Karena pernikahan milk al-yamin adalah sah dan dibenarkan syariat maka tentu saja ada larangan-larangan yang harus dihindari, seperti larangan yang berlaku dalam pernikahan tipe az-Zawjiyah. Syahrur membuat beberapa list larangan dalam melakukan pernikahan ala Milk al-Yamin, seperti:
tidak boleh menikahi maharim (muhrim), tidak boleh menikahi mutazawwijah (perempuan bersuami/praktik poliandri), tidak boleh zina, yaitu praktek hubungan seks di muka umum, melibatkan lebih dari satu orang laki-laki, atau hubungan seksual dengan wanita bersuami. Bahkan, Syahrur menghukumi pasangan suami-istri yang melakukan seks di muka umum sebagai bentuk perzinahan. Tidak boleh melakukan as-Sifah (sex party), tidak boleh melakukan Akhdan (LGBT), tidak boleh melakukan dengan bekas Istri Ayah (ibu tiri). Apabila semua larangan di atas dilanggar maka hal itu tidak dapat disebut sebagai pernikahan Milk al-yamin (al-nikah al-milkiy al-yaminiy).
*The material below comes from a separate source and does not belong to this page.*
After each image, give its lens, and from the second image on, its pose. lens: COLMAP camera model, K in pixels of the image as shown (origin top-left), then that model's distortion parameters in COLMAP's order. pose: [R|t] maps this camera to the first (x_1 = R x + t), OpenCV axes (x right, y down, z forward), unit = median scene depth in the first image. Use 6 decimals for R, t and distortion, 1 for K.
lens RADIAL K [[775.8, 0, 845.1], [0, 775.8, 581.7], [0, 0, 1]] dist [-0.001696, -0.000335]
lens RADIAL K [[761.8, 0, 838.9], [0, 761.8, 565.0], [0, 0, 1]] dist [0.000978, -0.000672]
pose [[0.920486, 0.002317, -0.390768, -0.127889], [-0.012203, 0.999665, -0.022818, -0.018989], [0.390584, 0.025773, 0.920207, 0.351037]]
Kritik atas Syahrur dan UIN Sunan Kalijaga
Berbeda dari kehebohan di dunia maya, kaum akademisi lebih kalem melihat topik disertasi yang Abdul Aziz angkat. Sebab, pemikiran Syahrur lebih lebih kelihatan aspek inkonsistensi epistemologisnya dibanding aspek kontroversialnya. Konsep Milk al-Yamin dari Syahrur tidak bisa diterima, karena kalau laki-laki dan perempuan sah berhubungan seksual nonmarital, maka semestinya tidak perlu pembedaan konseptual milk al-yamin dan Az-Zawjiyah. Apalagi kenyataannya, larangan-larangan milk al-yamin adalah apa yang berlaku dalam az-zawjiyah.
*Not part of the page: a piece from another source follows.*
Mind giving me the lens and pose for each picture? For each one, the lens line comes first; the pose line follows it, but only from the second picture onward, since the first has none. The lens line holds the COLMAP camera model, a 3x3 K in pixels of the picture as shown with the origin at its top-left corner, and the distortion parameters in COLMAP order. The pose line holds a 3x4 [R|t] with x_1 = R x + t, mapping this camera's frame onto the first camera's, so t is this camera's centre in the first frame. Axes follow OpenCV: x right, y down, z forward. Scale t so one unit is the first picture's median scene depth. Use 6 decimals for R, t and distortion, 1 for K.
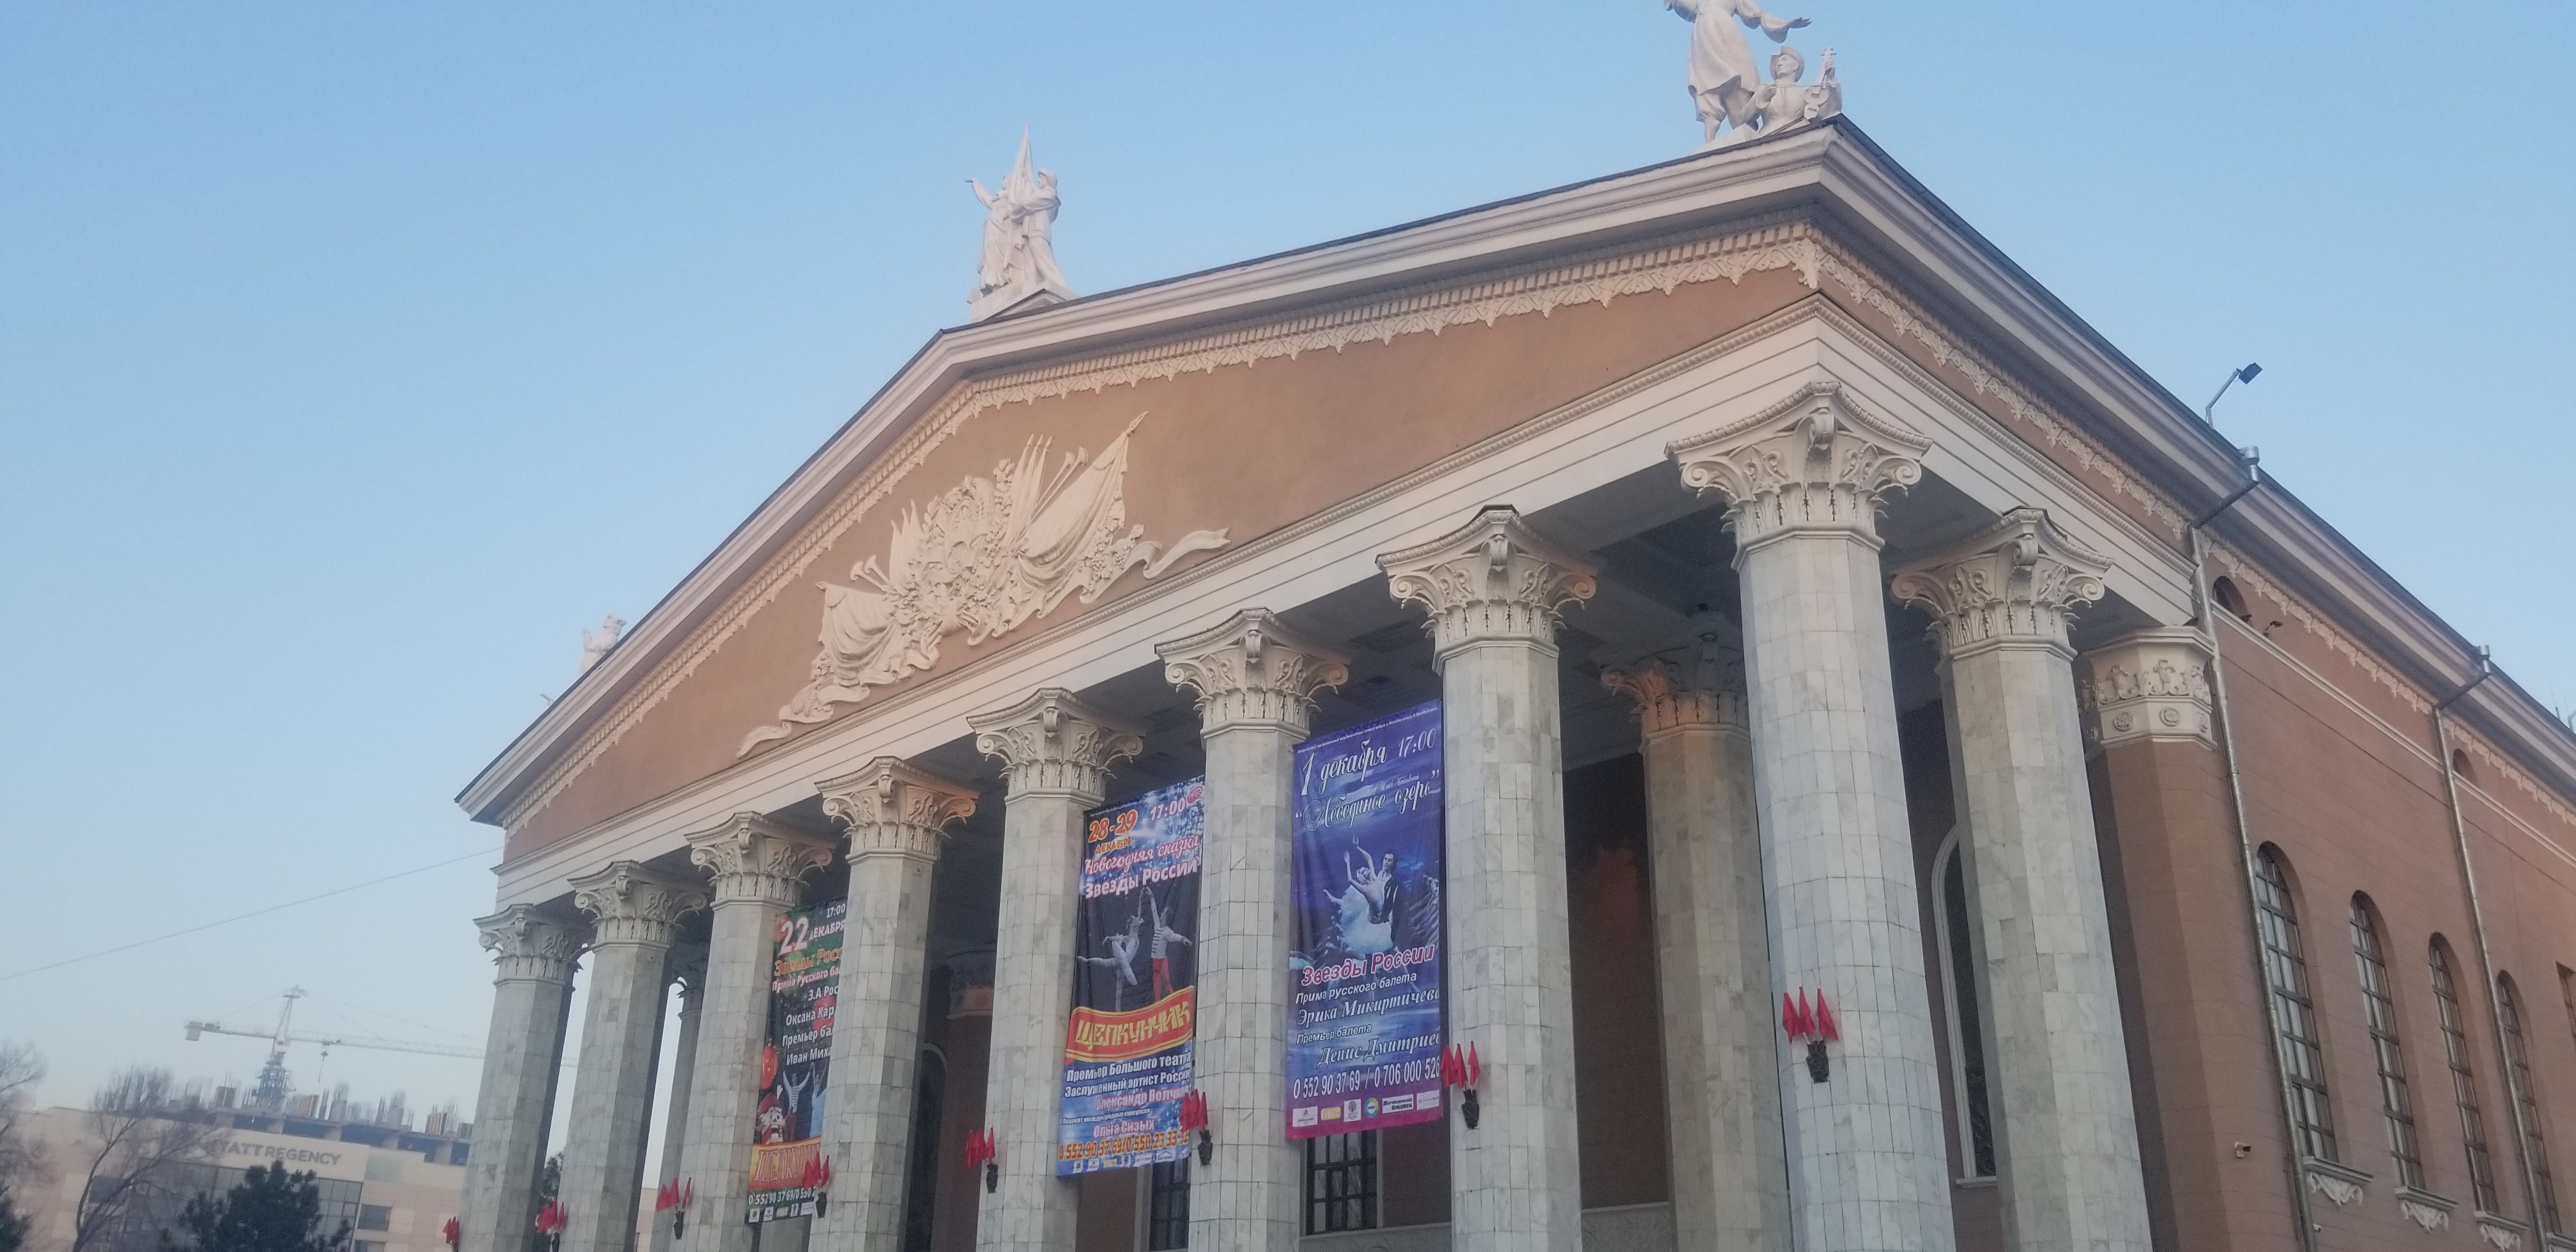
lens RADIAL K [[1970.7, 0, 1300.3], [0, 1970.7, 636.8], [0, 0, 1]] dist [0.071683, -0.107545]
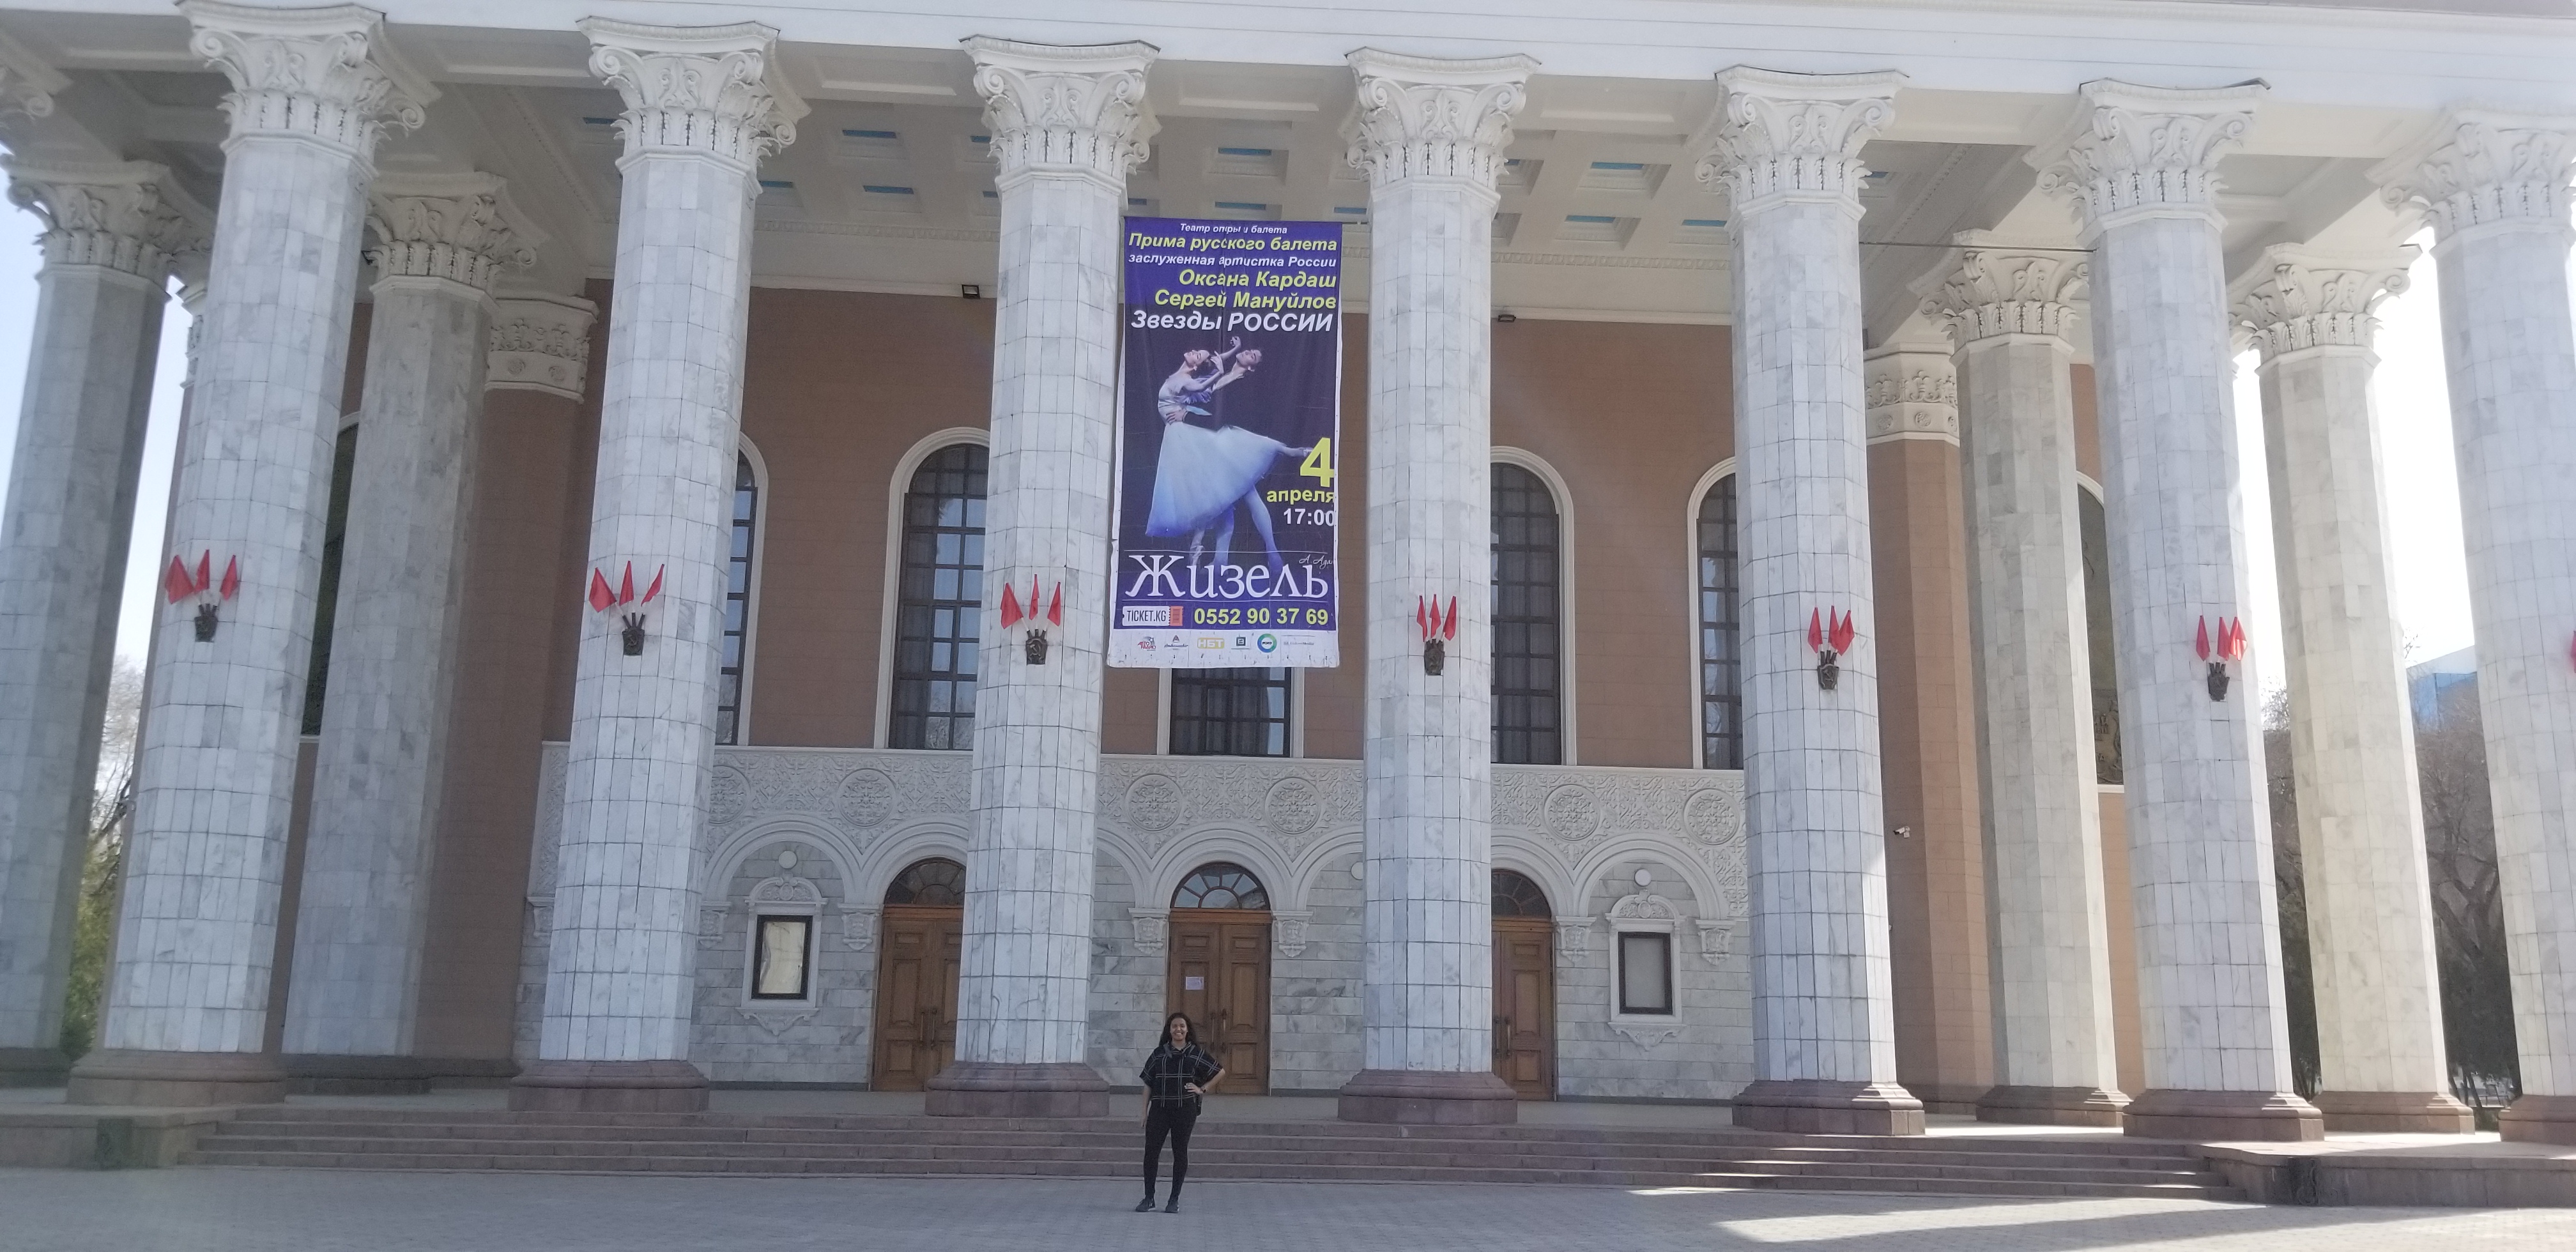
lens RADIAL K [[1970.7, 0, 1299.1], [0, 1970.7, 619.9], [0, 0, 1]] dist [0.071683, -0.107545]
pose [[0.669789, 0.157453, 0.725666, -0.662218], [-0.298890, 0.951763, 0.069364, 0.192776], [-0.679741, -0.263353, 0.684542, 0.441744]]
Kesamaan larangan dalam pernikahan az-Zawjiyah dan milk al-yamin menunjukkan tidak-adanya perbedaan substansial antara keduanya. Pembedaan konseptual dibuat hanya karena ada asumsi negatif Syahrur terhadap spirit pembebasan dan anti-perbudakan dalam sejarah Islam klasik. Syahrur ragu bahwa ulama salaf, bahkan sahabat nabi, telah memperaktekkan sikap anti-perbudakan.
Padahal, sebagaimana Syahrur sendiri yakini, sejak Islam lahir, di era Nabi Muhammad saw, spirit pembebasan dan anti-perbudakan telah dimulai. Para sahabat Nabi, salafus soleh, dan fuqaha' klasik hingga modern pun begitu. Hanya saja, mereka tetap memang memahami kosa kata Milk al-Yamin dalam al-Quran sebagai budak, namun semangat mereka adalah spirit pembebasan. Memang tampak evolutif. Tapi, Para budak dibebaskan dan dinikahi hanya demi satu tujuan: pembebasan.